Detroit school board member LaMar Lemmons is pushing to rename the Carson school because he said some residents object to any association with President Donald Trump.

The school is named after famed neurosurgeon and 2016 Republican presidential candidate Ben Carson, who now serves as Trump’s secretary of Housing and Urban Development, The Detroit News reports.
Lemmons lit into Carson in an interview with The Washington Post.
“It is synonymous with having Trump’s name on our school in blackface,” he said.
Lemmons claimed Carson “is doing Trump’s bidding and he has adversely affected the African American community in Detroit as well as the nation with his housing policies and he’s allied himself with a president that says he is a white nationalist and sends dog whistles that even the deaf can hear.”
...Detroit schools ranked dead last in the nation for student performance on the National Assessment of Educational Progress in 2018, for at least the second year in a row.

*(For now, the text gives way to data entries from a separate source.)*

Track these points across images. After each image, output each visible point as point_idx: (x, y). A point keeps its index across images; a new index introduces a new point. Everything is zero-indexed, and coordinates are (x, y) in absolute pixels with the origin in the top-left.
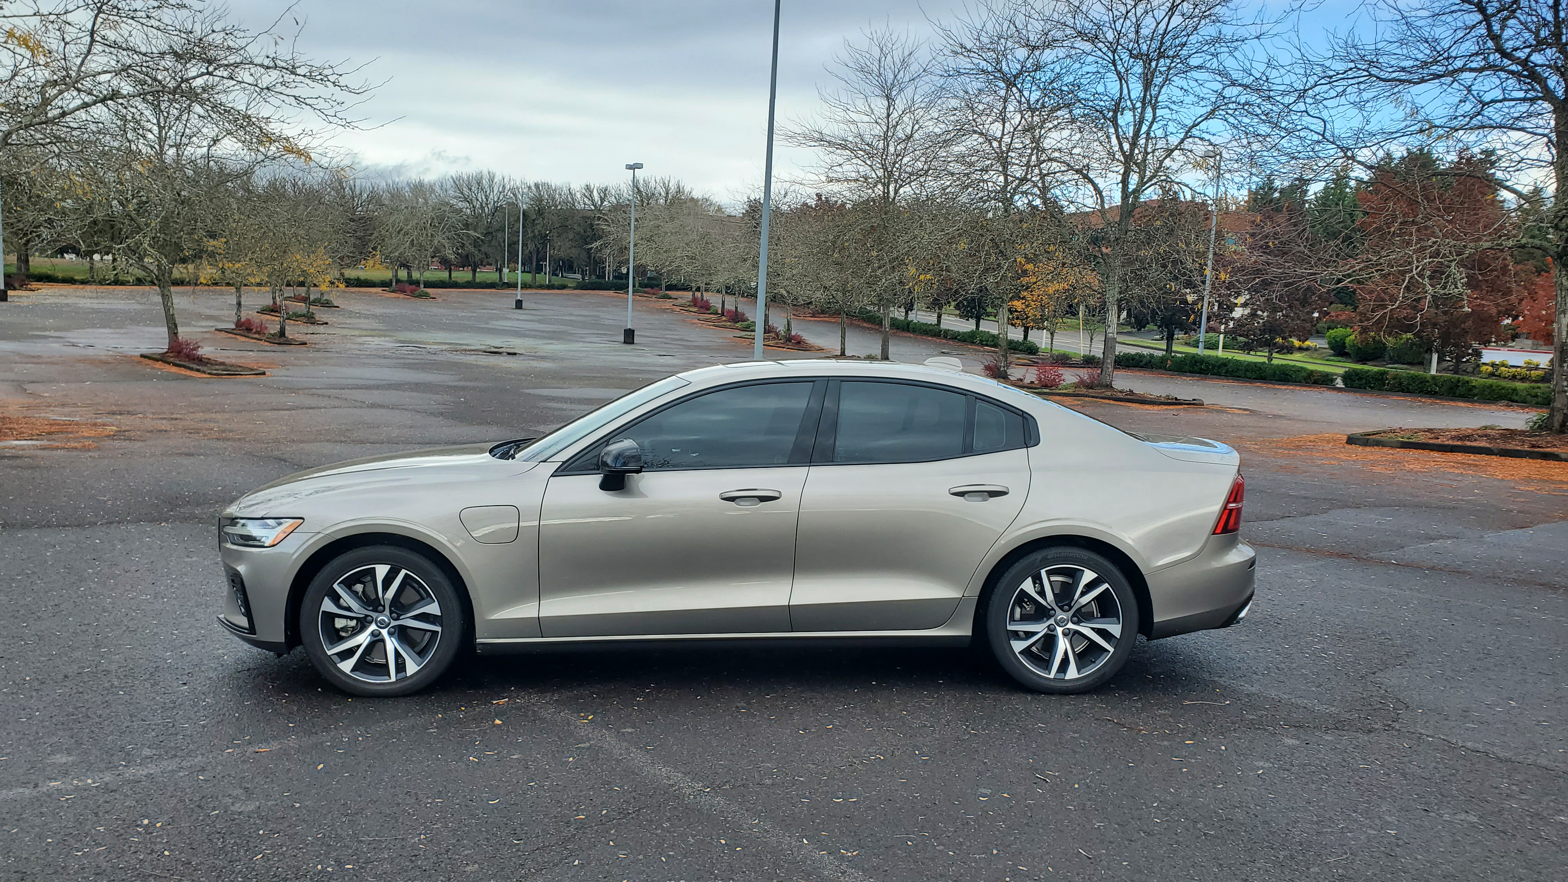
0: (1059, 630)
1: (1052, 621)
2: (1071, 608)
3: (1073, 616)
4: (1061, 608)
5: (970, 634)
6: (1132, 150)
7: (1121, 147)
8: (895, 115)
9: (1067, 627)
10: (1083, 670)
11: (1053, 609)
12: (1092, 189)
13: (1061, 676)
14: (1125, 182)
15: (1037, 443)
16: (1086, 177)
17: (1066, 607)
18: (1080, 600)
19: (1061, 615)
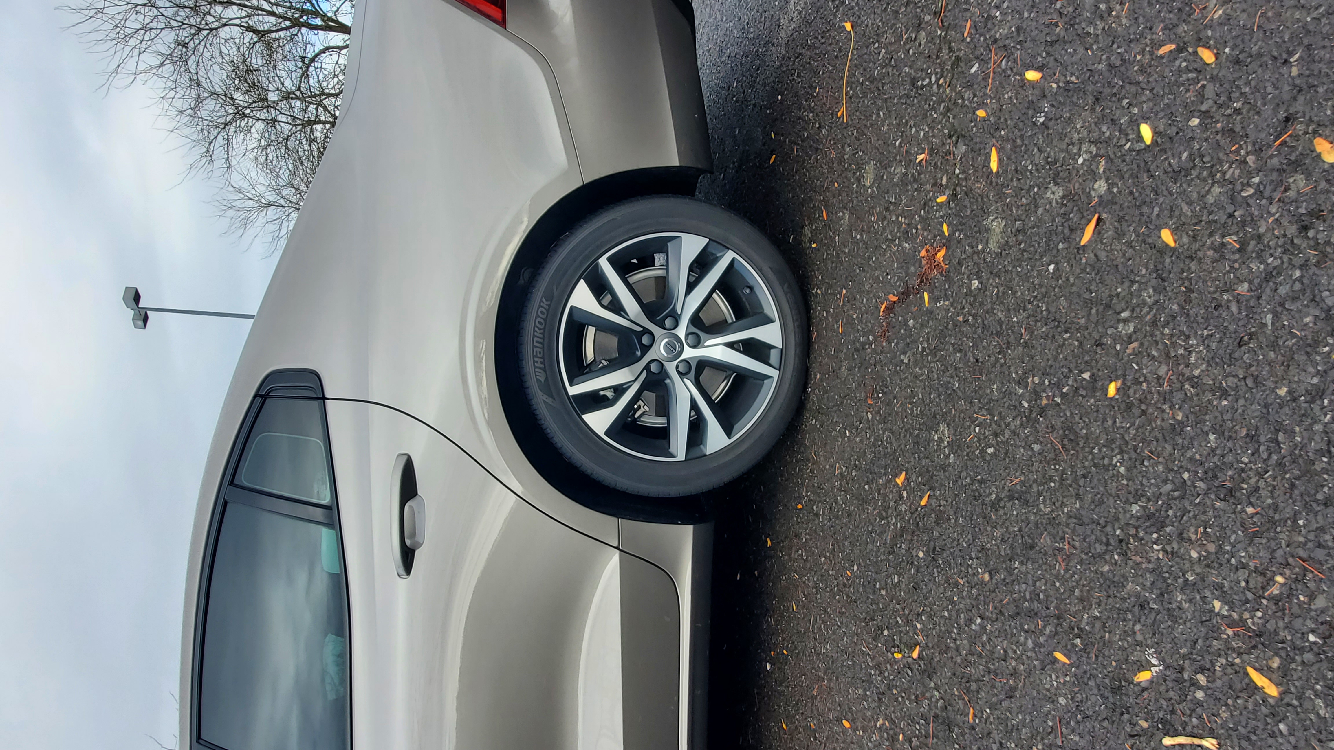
0: (689, 353)
1: (671, 368)
2: (646, 331)
3: (662, 326)
4: (646, 349)
5: (688, 530)
6: (289, 19)
7: (286, 29)
8: (282, 202)
9: (683, 338)
10: (767, 311)
11: (647, 367)
12: (323, 55)
13: (774, 356)
14: (317, 28)
15: (316, 375)
16: (312, 60)
17: (645, 340)
18: (632, 314)
19: (660, 350)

The Detroit Free Press covered the highlights:
  • In fourth-grade math, 4% of Detroit students scored at or above proficient, compared with 36% statewide, 31% in large cities and 40% nationwide for public school students.
  • In fourth-grade reading, 5% of Detroit students scored at or above proficient, compared with 32% statewide, 28% in large cities and 35% nationwide for public school students.
  • In eighth-grade math, 5% of Detroit students scored at or above proficient, compared with 31% statewide, 27% in large cities and 33% nationwide for public school students.
  • In eighth-grade reading, 7% of Detroit students scored at or above proficient, compared with 34% statewide, 27% in large cities and 35% nationwide for public school students.